TASK OBJECTIVE:
Look through the records and copy every line in which "Left" appears.

====== INFORMATION PROVIDED ======

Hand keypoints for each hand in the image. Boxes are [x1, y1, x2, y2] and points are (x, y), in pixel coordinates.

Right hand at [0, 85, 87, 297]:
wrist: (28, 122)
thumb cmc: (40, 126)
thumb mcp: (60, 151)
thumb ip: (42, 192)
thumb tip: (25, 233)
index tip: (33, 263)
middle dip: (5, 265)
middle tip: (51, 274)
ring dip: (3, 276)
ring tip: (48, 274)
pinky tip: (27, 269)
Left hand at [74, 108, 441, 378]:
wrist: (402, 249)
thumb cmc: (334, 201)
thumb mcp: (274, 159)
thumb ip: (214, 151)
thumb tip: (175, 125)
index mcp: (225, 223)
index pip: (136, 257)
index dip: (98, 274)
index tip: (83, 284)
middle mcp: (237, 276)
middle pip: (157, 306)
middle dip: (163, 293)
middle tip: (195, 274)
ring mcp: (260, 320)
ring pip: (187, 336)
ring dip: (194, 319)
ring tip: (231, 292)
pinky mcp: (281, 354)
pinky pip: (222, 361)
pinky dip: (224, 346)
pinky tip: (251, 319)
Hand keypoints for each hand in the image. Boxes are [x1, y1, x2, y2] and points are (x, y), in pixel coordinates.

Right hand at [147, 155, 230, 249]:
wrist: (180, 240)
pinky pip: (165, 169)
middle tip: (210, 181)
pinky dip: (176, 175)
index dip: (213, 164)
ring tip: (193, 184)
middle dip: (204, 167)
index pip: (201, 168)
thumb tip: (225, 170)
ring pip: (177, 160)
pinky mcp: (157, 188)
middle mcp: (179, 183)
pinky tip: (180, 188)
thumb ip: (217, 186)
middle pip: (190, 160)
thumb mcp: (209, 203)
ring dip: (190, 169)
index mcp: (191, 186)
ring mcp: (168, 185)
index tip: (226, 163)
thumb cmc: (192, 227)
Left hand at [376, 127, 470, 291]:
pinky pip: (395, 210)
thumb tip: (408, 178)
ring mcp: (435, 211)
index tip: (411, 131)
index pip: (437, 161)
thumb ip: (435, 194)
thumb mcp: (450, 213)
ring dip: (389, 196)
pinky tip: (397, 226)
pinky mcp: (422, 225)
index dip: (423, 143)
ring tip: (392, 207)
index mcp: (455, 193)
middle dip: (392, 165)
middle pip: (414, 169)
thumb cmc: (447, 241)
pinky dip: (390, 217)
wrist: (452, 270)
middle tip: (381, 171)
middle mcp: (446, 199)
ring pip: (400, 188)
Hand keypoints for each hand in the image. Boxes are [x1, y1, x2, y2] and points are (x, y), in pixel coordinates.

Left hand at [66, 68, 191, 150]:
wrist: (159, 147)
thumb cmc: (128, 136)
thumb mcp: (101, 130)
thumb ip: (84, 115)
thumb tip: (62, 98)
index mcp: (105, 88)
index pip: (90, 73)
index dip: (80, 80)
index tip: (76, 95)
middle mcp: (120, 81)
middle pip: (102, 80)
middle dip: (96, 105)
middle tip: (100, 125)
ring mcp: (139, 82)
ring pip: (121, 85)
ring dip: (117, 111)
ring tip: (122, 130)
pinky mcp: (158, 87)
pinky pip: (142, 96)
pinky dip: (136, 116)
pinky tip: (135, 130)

======

TASK ANSWER:
Left hand at [74, 108, 441, 378]:
Left hand at [376, 127, 470, 291]:
Left hand at [66, 68, 191, 150]:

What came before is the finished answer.